# [Exercises to complete]
a. Using the trifluoperazine case report, decide whether each statement agrees with it: (i) the patient had a history of alcohol abuse; (ii) trifluoperazine was raised to 15 mg per day within a week; (iii) ultrasonography showed another cause for the liver injury. Answer yes or no for each and quote the words that decide it.
b. Print the portion of the trifluoperazine case report starting with "Standard factors that" and going on through "agent if performed.(5)".

# [Extract provided]
'''
Standard factors that should be considered for determination of drugs as the causative factor include temporal relation (onset of the symptoms between 5 and 90 days after the initial exposure); the course after the patient stops taking the drug (improvement within weeks); risk factors (such as alcohol use, pregnancy, old age, concomitant use of drugs); causes other than drugs (e.g. viral hepatitis); patient history with regard to previous toxic effects of a particular agent; and response to re-challenge of that agent if performed.(5)

Case Report

A 44-year-old male was admitted to Roozbeh psychiatric hospital in Tehran, Iran so that his psychiatric disturbances would be evaluated. The patients showed a markedly elevated mood. After a complete psychiatric check up, he was diagnosed with schizoaffective disorder. The patient had a history of diabetes mellitus diagnosed 4 years earlier but had a negative history for alcohol abuse, other drug abuse, or previous liver diseases. He received glibenclamide in the past but not on a regular basis and was not taking this medication for about 3 months prior to this hospital admission. At baseline, physical examination was within normal limits and no signs of any hepatobiliary disorder were noted. Trifluoperazine was initiated at 10 mg per day and was titrated to 15 mg per day in a week. Four weeks after the initiation of trifluperazine, the patient was suffering from nausea, anorexia, pruritus and dark urine. Elevated levels of aspartate aminotransferase (AST=107 U/l; normal<49 U/l), alanine aminotransferase (ALT=235 U/l; normal<49 U/l) and gamma-glutamyltransferase (GGT=279 U/l; normal 0–70 U/l) alkaline phosphatase (ALP=744 U/l; normal 30–120 U/l), and total bilirubin of 3.85 mg/dl (normal 0.1–1.0 mg/dl) were reported after 30 days of treatment. All other routine laboratory findings were within the normal range. Additionally, the serological markers for viral hepatitis were negative. No alternative cause for the liver injury could be demonstrated by ultrasonography. Based on the clinical symptom and abnormalities observed in the laboratory tests, the decision was made to stop all drug treatments (trifluoperazine and biperiden) and to evaluate the clinical response. When trifluoperazine was discontinued, all elevated parameters gradually decreased and returned to near-normal values. At this time, the patient was started on risperidone to control his psychiatric symptoms. The response to risperidone and its side effects was monitored for two weeks until he was discharged from the hospital. The patient's symptoms were improved and no adverse effect was noticed.
'''
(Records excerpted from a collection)
'''
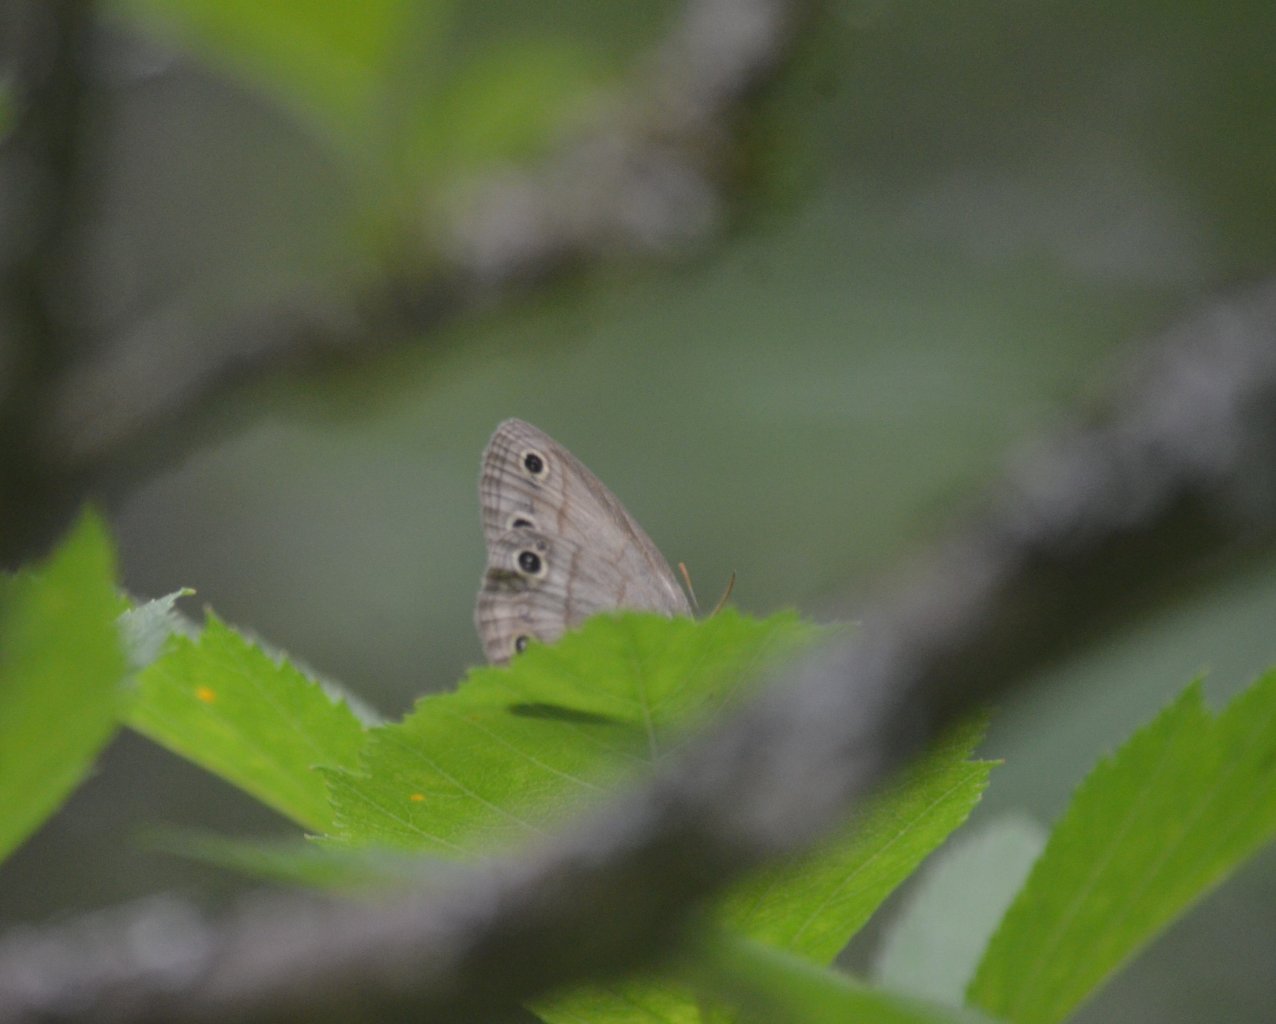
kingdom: Animalia
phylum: Arthropoda
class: Insecta
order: Lepidoptera
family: Nymphalidae
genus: Euptychia
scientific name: Euptychia cymela
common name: Little Wood Satyr
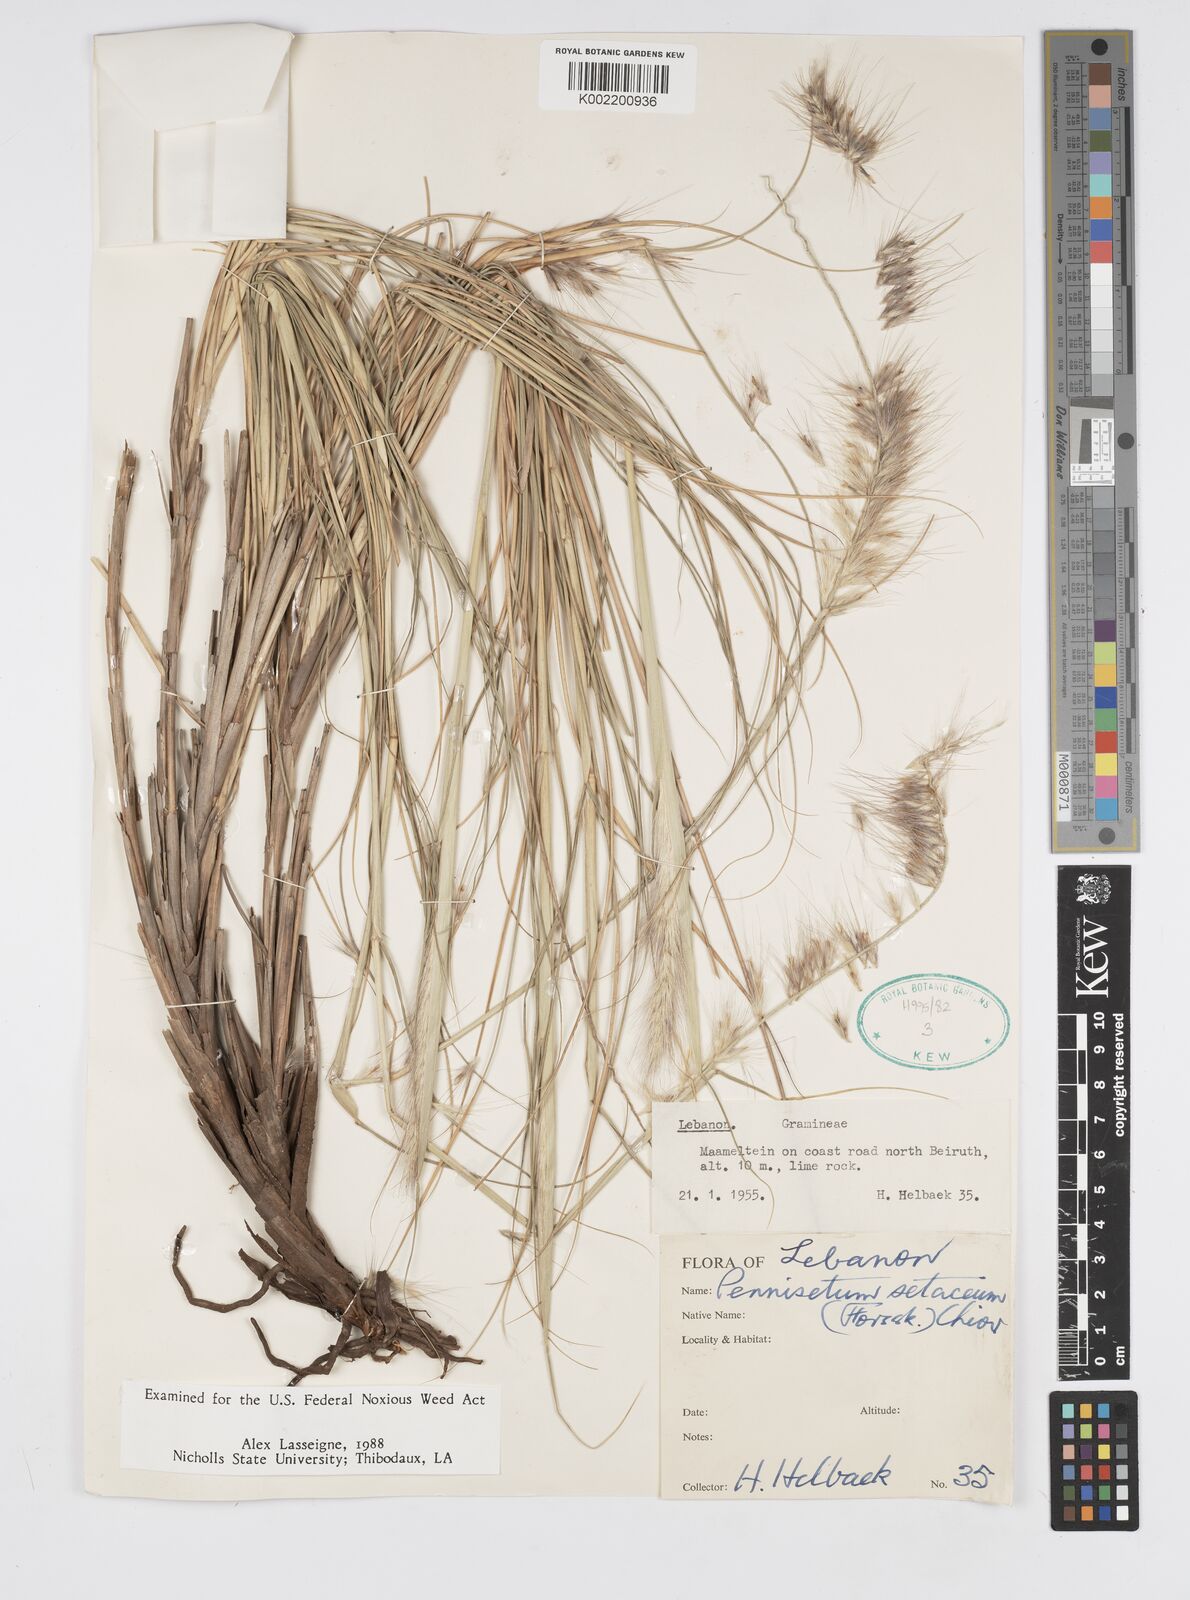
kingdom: Plantae
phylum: Tracheophyta
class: Liliopsida
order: Poales
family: Poaceae
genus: Cenchrus
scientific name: Cenchrus setaceus
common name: Crimson fountaingrass
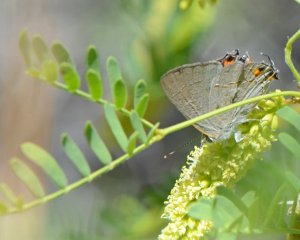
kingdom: Animalia
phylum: Arthropoda
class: Insecta
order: Lepidoptera
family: Lycaenidae
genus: Strymon
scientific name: Strymon melinus
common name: Gray Hairstreak
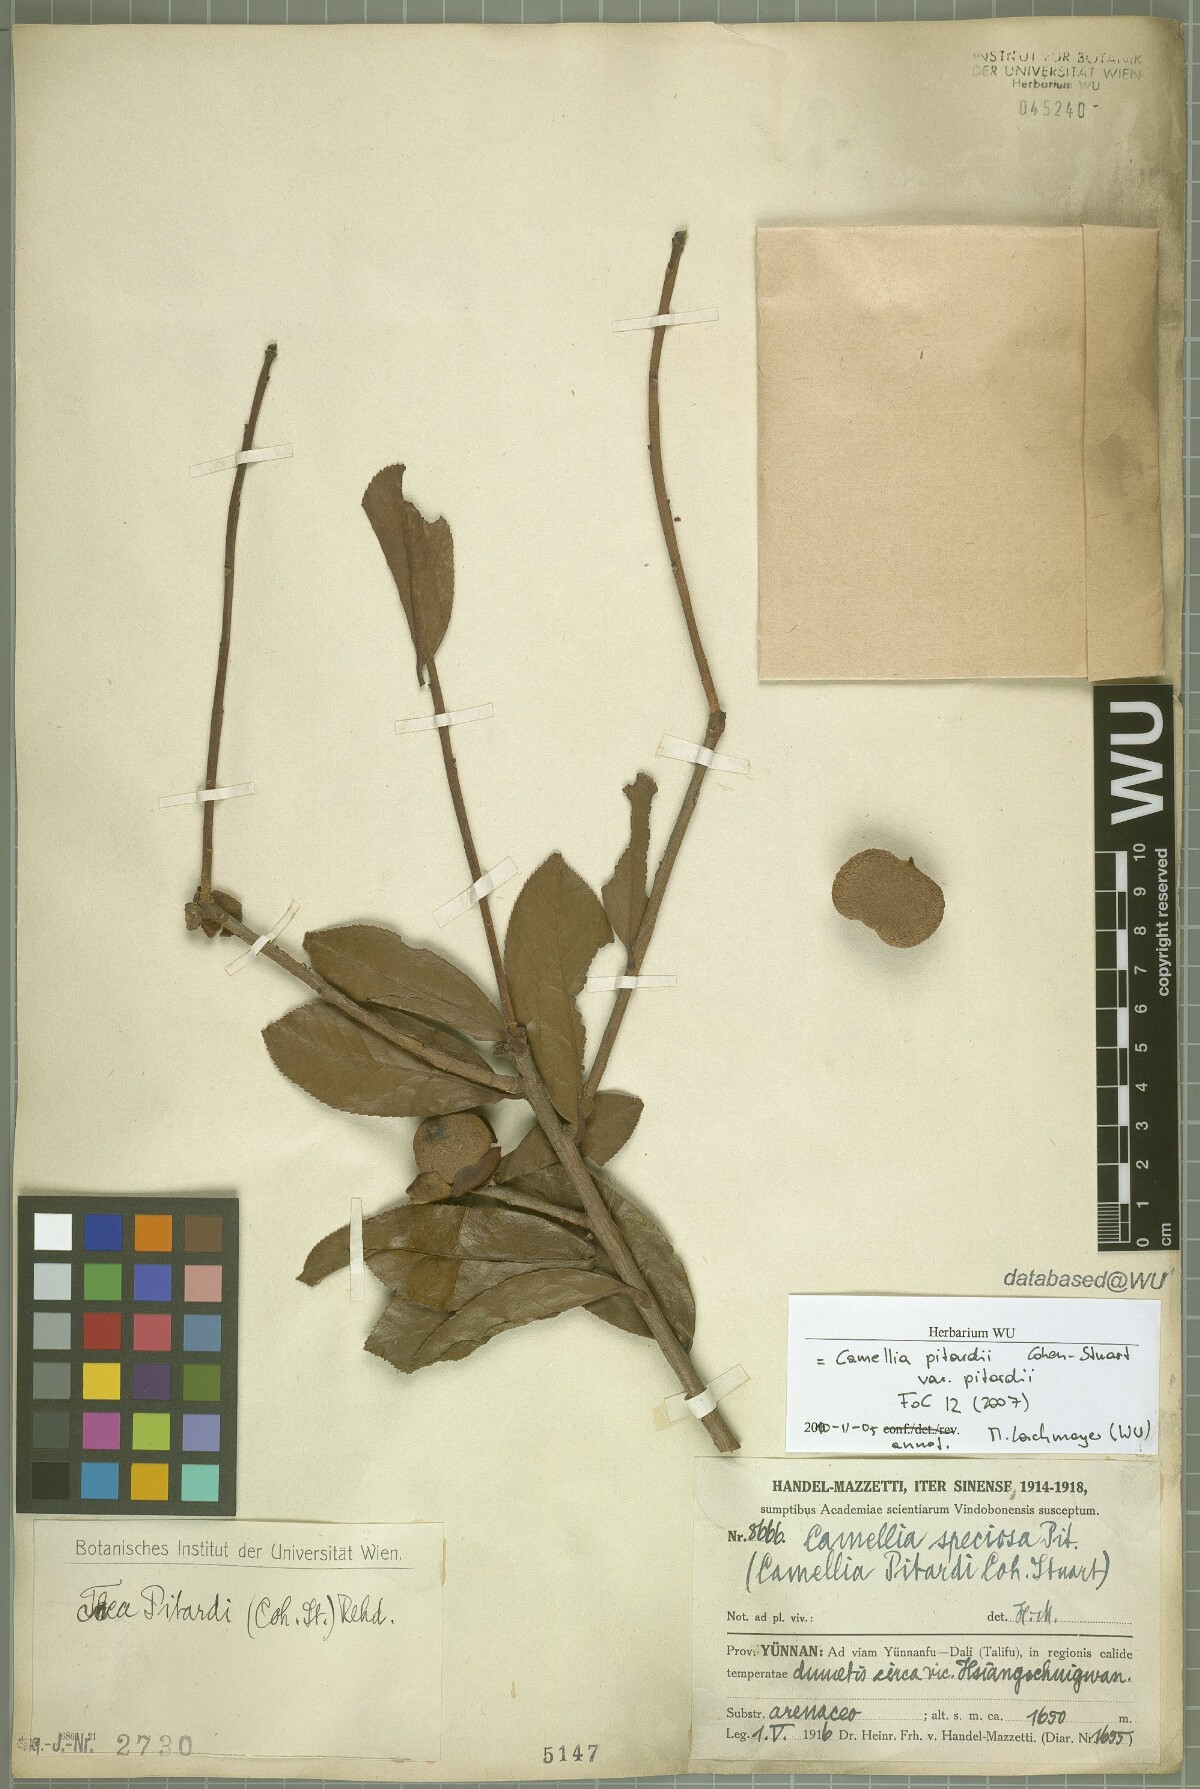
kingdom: Plantae
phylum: Tracheophyta
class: Magnoliopsida
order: Ericales
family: Theaceae
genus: Camellia
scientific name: Camellia pitardii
'''
# [Solutions to each task]
a.
(i) No: "had a negative history for alcohol abuse"
(ii) Yes: "was titrated to 15 mg per day in a week"
(iii) No: "No alternative cause for the liver injury could be demonstrated by ultrasonography."

b.
Standard factors that should be considered for determination of drugs as the causative factor include temporal relation (onset of the symptoms between 5 and 90 days after the initial exposure); the course after the patient stops taking the drug (improvement within weeks); risk factors (such as alcohol use, pregnancy, old age, concomitant use of drugs); causes other than drugs (e.g. viral hepatitis); patient history with regard to previous toxic effects of a particular agent; and response to re-challenge of that agent if performed.(5)